Just looking at her had me so rattled — I saw right away what Del had meant about her looking 'hurt.' You couldn't miss it. That face looked like it had absorbed about a thousand insults and recovered from each one separately. But if she'd ever had them, she was recovering, all right. Honestly, I couldn't believe that Del had been seeing this amazing girl every summer; and watching her sit down on Del's bed with her knees together, I knew, knew, knew, that my whole relationship with Del had just changed.

 

 
 

 

 
 

 

 
1

 

 
 

 

 
Miami Beach, 1975

 

 
 

 

 
But before we can really look at Rose Armstrong through Tom Flanagan's eyes and travel with these three young people through their final convulsive months at Shadowland, I must introduce a seeming digression. Up to this point, this story has been haunted by two ghosts: of course one is Rose Armstrong, who in a black bathing suit and a boy's shirt has just now sat down on Del's suggestively mussed-up bed, badly 'rattling' Tom Flanagan. The other ghost is far more peripheral; certainly the reader has forgotten him by now. I mean Marcus Reilly, who was mentioned less than half a dozen times in the first part of this story — and perhaps Marcus Reilly is a persistent 'ghost' only to me. Yet suicide, especially at an early age, makes its perpetrator stick in the mind. It is also true that when I last saw Marcus Reilly, a few months before he killed himself, he said some things that later seemed to me to have a bearing on the story of Del Nightingale and Tom Flanagan; but this may be mere self-justification.

 

 
   At the beginning ot this story, I said that Reilly was the most baffling of my class's failures.
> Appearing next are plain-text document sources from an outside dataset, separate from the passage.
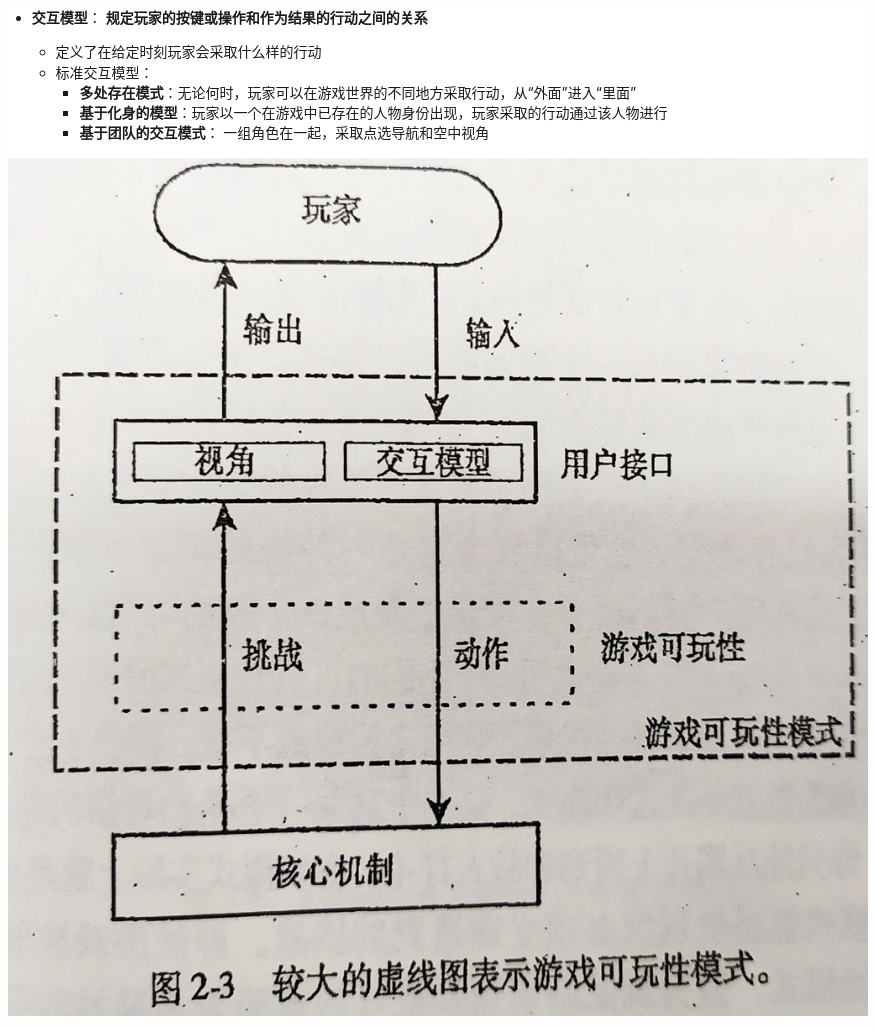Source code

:   - **交互模型**： **规定玩家的按键或操作和作为结果的行动之间的关系**

    - 定义了在给定时刻玩家会采取什么样的行动
    - 标准交互模型： 
      - **多处存在模式**：无论何时，玩家可以在游戏世界的不同地方采取行动，从“外面”进入“里面”
      - **基于化身的模型**：玩家以一个在游戏中已存在的人物身份出现，玩家采取的行动通过该人物进行
      - **基于团队的交互模式**： 一组角色在一起，采取点选导航和空中视角

<img src="pics/1.png" style="zoom:60"/>
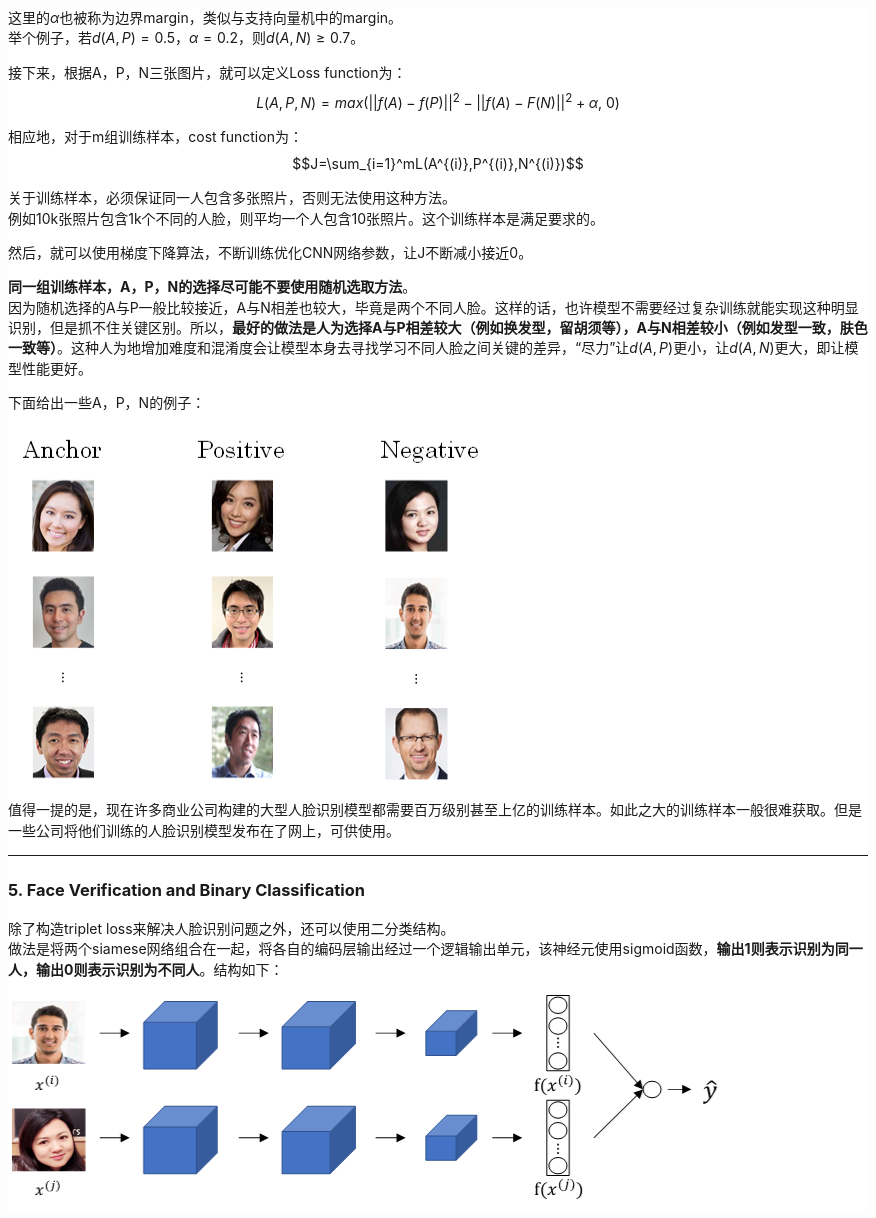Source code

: 这里的$\alpha$也被称为边界margin，类似与支持向量机中的margin。<br>
举个例子，若$d(A,P)=0.5$，$\alpha=0.2$，则$d(A,N)\geq0.7$。

接下来，根据A，P，N三张图片，就可以定义Loss function为：
$$L(A,P,N)=max(||f(A)-f(P)||^2-||f(A)-F(N)||^2+\alpha,\ 0)$$

相应地，对于m组训练样本，cost function为：
$$J=\sum_{i=1}^mL(A^{(i)},P^{(i)},N^{(i)})$$

关于训练样本，必须保证同一人包含多张照片，否则无法使用这种方法。<br>
例如10k张照片包含1k个不同的人脸，则平均一个人包含10张照片。这个训练样本是满足要求的。

然后，就可以使用梯度下降算法，不断训练优化CNN网络参数，让J不断减小接近0。

**同一组训练样本，A，P，N的选择尽可能不要使用随机选取方法**。<br>
因为随机选择的A与P一般比较接近，A与N相差也较大，毕竟是两个不同人脸。这样的话，也许模型不需要经过复杂训练就能实现这种明显识别，但是抓不住关键区别。所以，**最好的做法是人为选择A与P相差较大（例如换发型，留胡须等），A与N相差较小（例如发型一致，肤色一致等）**。这种人为地增加难度和混淆度会让模型本身去寻找学习不同人脸之间关键的差异，“尽力”让$d(A,P)$更小，让$d(A,N)$更大，即让模型性能更好。

下面给出一些A，P，N的例子：

![4](https://github.com/makixi/MachineLearningNote/blob/master/DeepLearning/CNN/pic/4_4.png?raw=true)

值得一提的是，现在许多商业公司构建的大型人脸识别模型都需要百万级别甚至上亿的训练样本。如此之大的训练样本一般很难获取。但是一些公司将他们训练的人脸识别模型发布在了网上，可供使用。

---

### 5. Face Verification and Binary Classification
除了构造triplet loss来解决人脸识别问题之外，还可以使用二分类结构。<br>
做法是将两个siamese网络组合在一起，将各自的编码层输出经过一个逻辑输出单元，该神经元使用sigmoid函数，**输出1则表示识别为同一人，输出0则表示识别为不同人**。结构如下：

![5](https://github.com/makixi/MachineLearningNote/blob/master/DeepLearning/CNN/pic/4_5.png?raw=true)
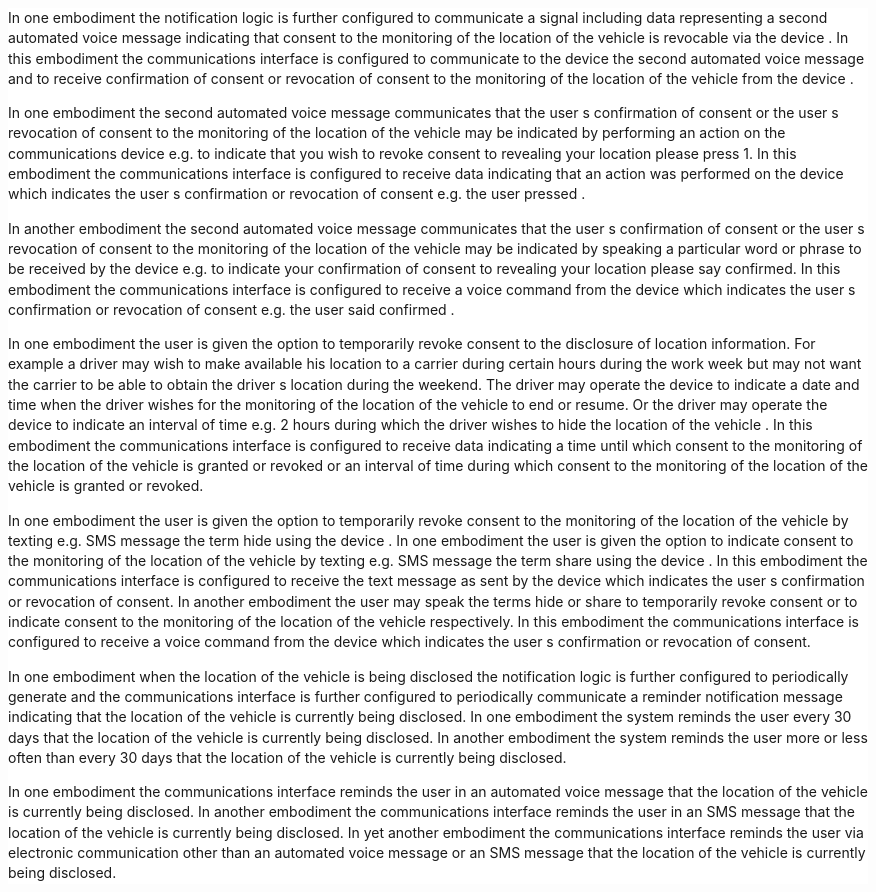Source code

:In one embodiment the notification logic is further configured to communicate a signal including data representing a second automated voice message indicating that consent to the monitoring of the location of the vehicle is revocable via the device . In this embodiment the communications interface is configured to communicate to the device the second automated voice message and to receive confirmation of consent or revocation of consent to the monitoring of the location of the vehicle from the device .

In one embodiment the second automated voice message communicates that the user s confirmation of consent or the user s revocation of consent to the monitoring of the location of the vehicle may be indicated by performing an action on the communications device e.g. to indicate that you wish to revoke consent to revealing your location please press 1. In this embodiment the communications interface is configured to receive data indicating that an action was performed on the device which indicates the user s confirmation or revocation of consent e.g. the user pressed .

In another embodiment the second automated voice message communicates that the user s confirmation of consent or the user s revocation of consent to the monitoring of the location of the vehicle may be indicated by speaking a particular word or phrase to be received by the device e.g. to indicate your confirmation of consent to revealing your location please say confirmed. In this embodiment the communications interface is configured to receive a voice command from the device which indicates the user s confirmation or revocation of consent e.g. the user said confirmed .

In one embodiment the user is given the option to temporarily revoke consent to the disclosure of location information. For example a driver may wish to make available his location to a carrier during certain hours during the work week but may not want the carrier to be able to obtain the driver s location during the weekend. The driver may operate the device to indicate a date and time when the driver wishes for the monitoring of the location of the vehicle to end or resume. Or the driver may operate the device to indicate an interval of time e.g. 2 hours during which the driver wishes to hide the location of the vehicle . In this embodiment the communications interface is configured to receive data indicating a time until which consent to the monitoring of the location of the vehicle is granted or revoked or an interval of time during which consent to the monitoring of the location of the vehicle is granted or revoked.

In one embodiment the user is given the option to temporarily revoke consent to the monitoring of the location of the vehicle by texting e.g. SMS message the term hide using the device . In one embodiment the user is given the option to indicate consent to the monitoring of the location of the vehicle by texting e.g. SMS message the term share using the device . In this embodiment the communications interface is configured to receive the text message as sent by the device which indicates the user s confirmation or revocation of consent. In another embodiment the user may speak the terms hide or share to temporarily revoke consent or to indicate consent to the monitoring of the location of the vehicle respectively. In this embodiment the communications interface is configured to receive a voice command from the device which indicates the user s confirmation or revocation of consent.

In one embodiment when the location of the vehicle is being disclosed the notification logic is further configured to periodically generate and the communications interface is further configured to periodically communicate a reminder notification message indicating that the location of the vehicle is currently being disclosed. In one embodiment the system reminds the user every 30 days that the location of the vehicle is currently being disclosed. In another embodiment the system reminds the user more or less often than every 30 days that the location of the vehicle is currently being disclosed.

In one embodiment the communications interface reminds the user in an automated voice message that the location of the vehicle is currently being disclosed. In another embodiment the communications interface reminds the user in an SMS message that the location of the vehicle is currently being disclosed. In yet another embodiment the communications interface reminds the user via electronic communication other than an automated voice message or an SMS message that the location of the vehicle is currently being disclosed.
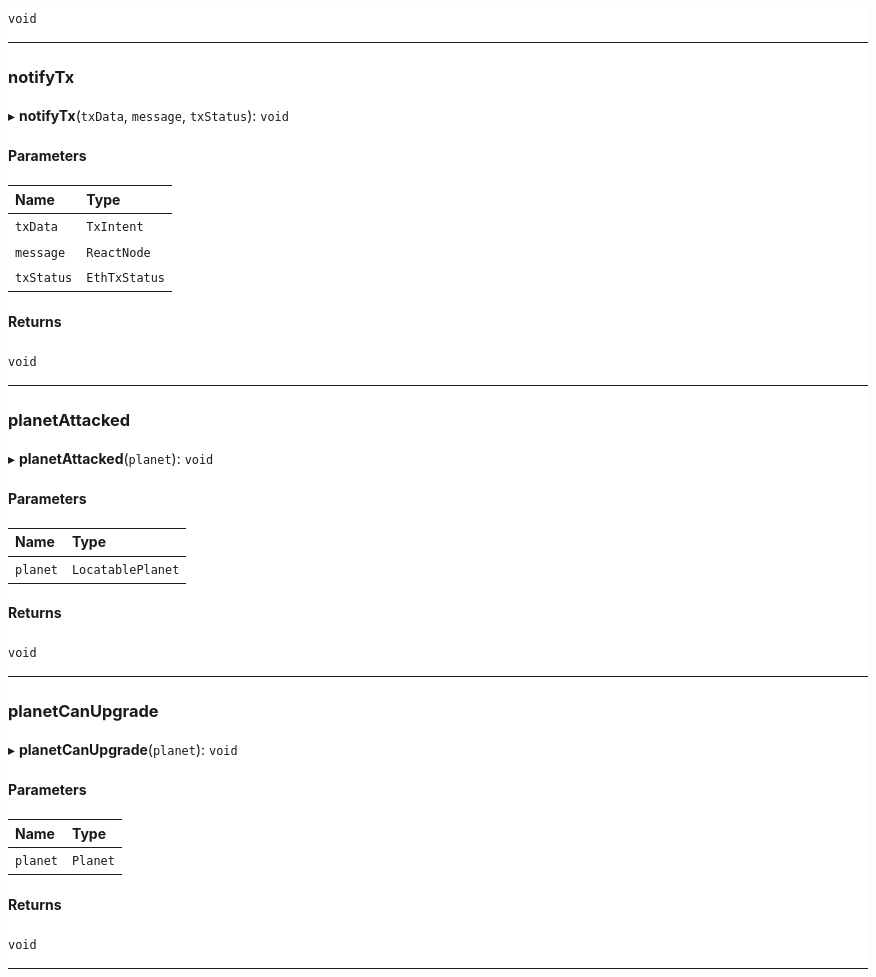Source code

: `void`

---

### notifyTx

▸ **notifyTx**(`txData`, `message`, `txStatus`): `void`

#### Parameters

| Name       | Type          |
| :--------- | :------------ |
| `txData`   | `TxIntent`    |
| `message`  | `ReactNode`   |
| `txStatus` | `EthTxStatus` |

#### Returns

`void`

---

### planetAttacked

▸ **planetAttacked**(`planet`): `void`

#### Parameters

| Name     | Type              |
| :------- | :---------------- |
| `planet` | `LocatablePlanet` |

#### Returns

`void`

---

### planetCanUpgrade

▸ **planetCanUpgrade**(`planet`): `void`

#### Parameters

| Name     | Type     |
| :------- | :------- |
| `planet` | `Planet` |

#### Returns

`void`

---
As a Carson student, he had a great success, though not academically. He was a good athlete, and his closest friends were Pete Bayliss and Chip Hogan and Bobby Hollingsworth, who was on the same terms with everyone. A burly blond boy with a passing resemblance to the young Arnold Palmer, Marcus was bright but not reflective. His chief characteristic was that he took things as they came. His parents were rich — their house in Quantum Hills was more lavish than the Hillmans'. He could have been taken as one kind of model of the Carson student: someone who, though clearly he would never become a teacher, could be expected to have some slight trace of Fitz-Hallan about him always.

 

 
   After our odd, limping graduation, Reilly went off to a private college in the Southeast; I cannot remember which one. What I do remember is his delight in finding a place where suntans and a social life were taken to be as critical as grades. After college he went to a law school in the same state. I am sure that he graduated in the dead center of his class. In 1971 Chip Hogan told me that Reilly had taken a job in a Miami law firm, and I felt that small, almost aesthetic smack of satisfaction one gets when an expectation is fulfilled. It seemed the perfect job and place for him.

 

 
   Four years later a New York magazine commissioned me to do an article on a famous expatriate novelist wintering in Miami Beach. The famous novelist, with whom I spent two tedious days, was a self-important bore, turning out of his hotel onto sunny Collins Avenue in a flannel suit and trilby hat, with furled umbrella. He had consciously given two months of his life to Miami Beach in order to fuel his disdain for all things American. He pretended an ignorance of the American system of coinage. 'Is this one really called a quarter? Dear me, how
unimaginative.'
When I had sufficient notes for the article, I put the whole project into a mental locker and decided to look up Bobby Hollingsworth. I had not seen Bobby in at least ten years. He was living in Miami Beach, I knew from the alumni magazine, and owned a company that made plumbing fixtures. Once, in an Atlanta airport men's room, I had looked down into the bowl and seen stamped there 'hollingsworth vitreous.' I wanted to see what had become of him, and when I called him up he promptly invited me to his house.

 

 
   His house was a huge Spanish mansion facing Indian Creek and the row of hotels across it. Moored at his dock was a forty-foot boat that looked like it could make a pond of the Atlantic.